We set our alarms for 2:45 A.M. so we could be in queue for when the tickets went on sale at 3:00 A.M. and we laid in bed, both of us on our phones and laptops. After a mad dash, a few phone throws against the headboard and more than a few choice words at the ticketing company, we finally secured two extremely shitty seats to a show we both considered a bucket list show. My Bloody Valentine…in Dublin. When were we going to get another chance? I’d never seen them and he’d only seen them once, back in ‘91 (34 years ago!) and this show was in Ireland which had been on our list to visit for some time as well. It was a cold November morning in 2024 and the show wasn’t until November of 2025 so we had a whole year to plan. Little did I know that 6 months later he’d be gone.
When you know someone that well, you know how they’d respond to every situation to the point of knowing the exact words they’d say. I could hear him saying, “You have to go. You’re an idiot if you don’t go.” So, I packed my bags, planned a full week in Ireland and had the trip of a lifetime. From walking the streets of Dublin and getting a full Irish breakfast and going to Trinity College to day trips to The Cliffs of Moher, kissing the Blarney Stone, and a day up north in Belfast for Giant’s Causeway, it was all stunning. I met up with a friend in Dublin on the last day, hit the pop up merch sale, grabbed lunch, and then saved the best for last, the show itself.

Luckily, one of my friends that lives abroad had already gotten tickets to the show as well and she had an extra ticket that was considerably better than mine and gave it to me (Thank you, Brooke!) It was a sold-out 14,500 capacity at 3Arena filled with people of all ages, couples, teenagers, family of the band members, fellow musicians, and lots and lots of excited fans. I will say, the men outnumbered us ladies and it might be the first show I’ve ever been to (and I’ve been to a lot) where I walked by the men’s room that had an insane line, but the women’s restroom didn’t even have a wait.
The guys sitting next to me were from Paris and the one right next to me talked about the first time he heard Loveless and how it had changed his life. He went out immediately and tried to find the gear to replicate the sound. The guitar, the pedals, the amps. It was the exact conversation I’d heard from my partner when he first told me of his love of Loveless.
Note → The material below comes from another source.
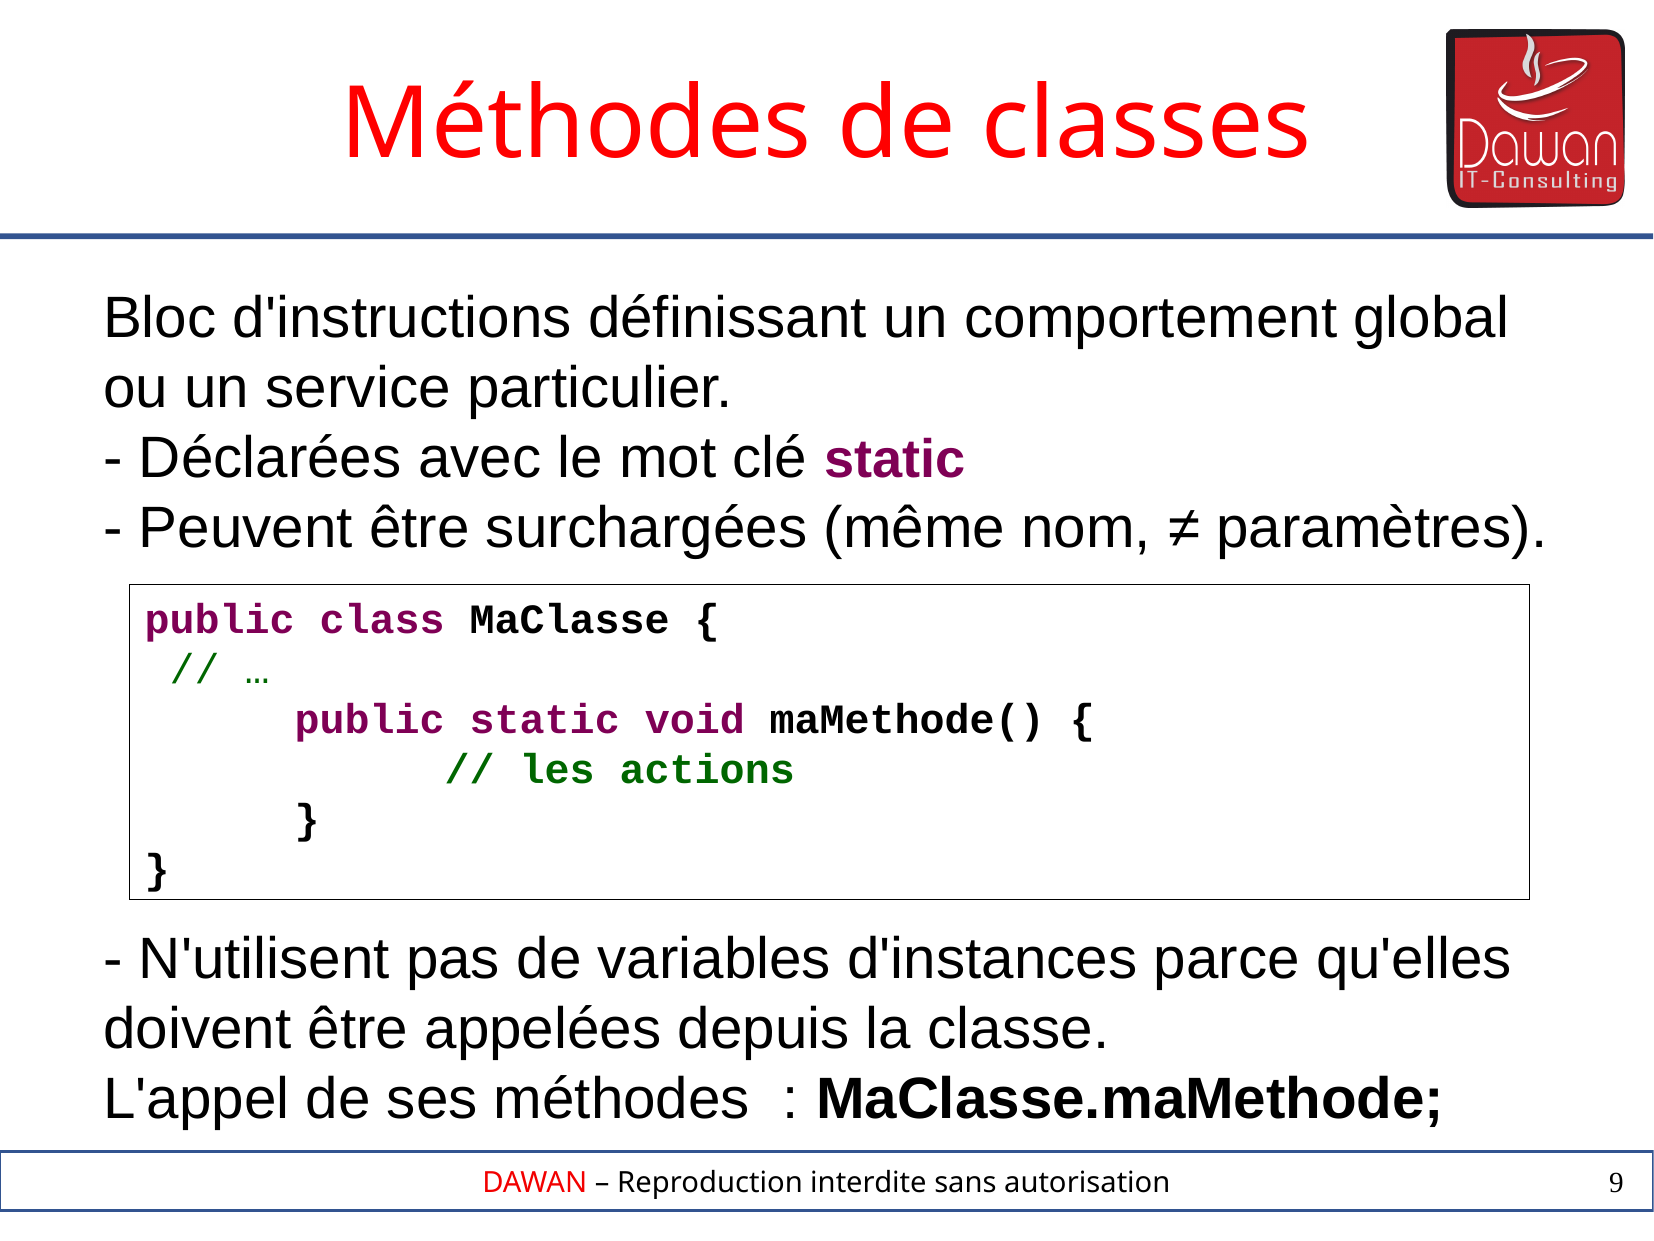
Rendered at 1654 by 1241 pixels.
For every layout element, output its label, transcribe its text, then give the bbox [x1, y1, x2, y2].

It was an addiction to sound recreation that he chased his whole life. That album and that band changed his whole outlook on life, his whole outlook on music, and all these years later, this young fan from Paris is telling me the exact same story. I just smiled and looked at the photos of his gear and showed him photos of my guitar and amp and we nerded out for a bit while waiting for the opening act. I leaned over and apologized before My Bloody Valentine started and said, “I’m sorry, I’m probably going to cry a lot during this show” and he just beamed and said “Don’t worry. Me too.”.

It’s hard to explain the show to someone who wasn’t there but I’ll try. First, it was a full body experience. It was like sitting under the space shuttle as it’s launching and feeling the vibrations through your head and chest and it’s exhilarating where you’re smiling like an idiot, yet you can hear every guitar part and every song perfectly clear. I kept thinking “How is this possible?”. I’d been warned that it would be the loudest show I’d ever go to, and they were right. I brought earplugs, but took them out for certain songs so I could fully experience it. My head vibrated to the point where I felt like I could feel my brain pulsing against my skull. From the first note, I felt the tears sting. This was it. This was 24 years of love stories about this band from my partner. This was 24 years of listening to this album with him and first kisses and running off to Vegas to get married and….our whole life. This was a year of planning a trip alone. This was 6 months without him and the grief and the greatest tragedy of my life. This was his love…what was left of his love coursing through me. From “I Only Said” to “When You Sleep”, “Only Shallow”, “Soon”, to “Feed Me With Your Kiss” and “You Made Me Realise”, it was better than any therapy. The hour and a half of tears were a detox cleanse. The vibrations were a sound bath. I left feeling lighter…feeling reborn and even though he might not have been there, I felt him with me the entire time.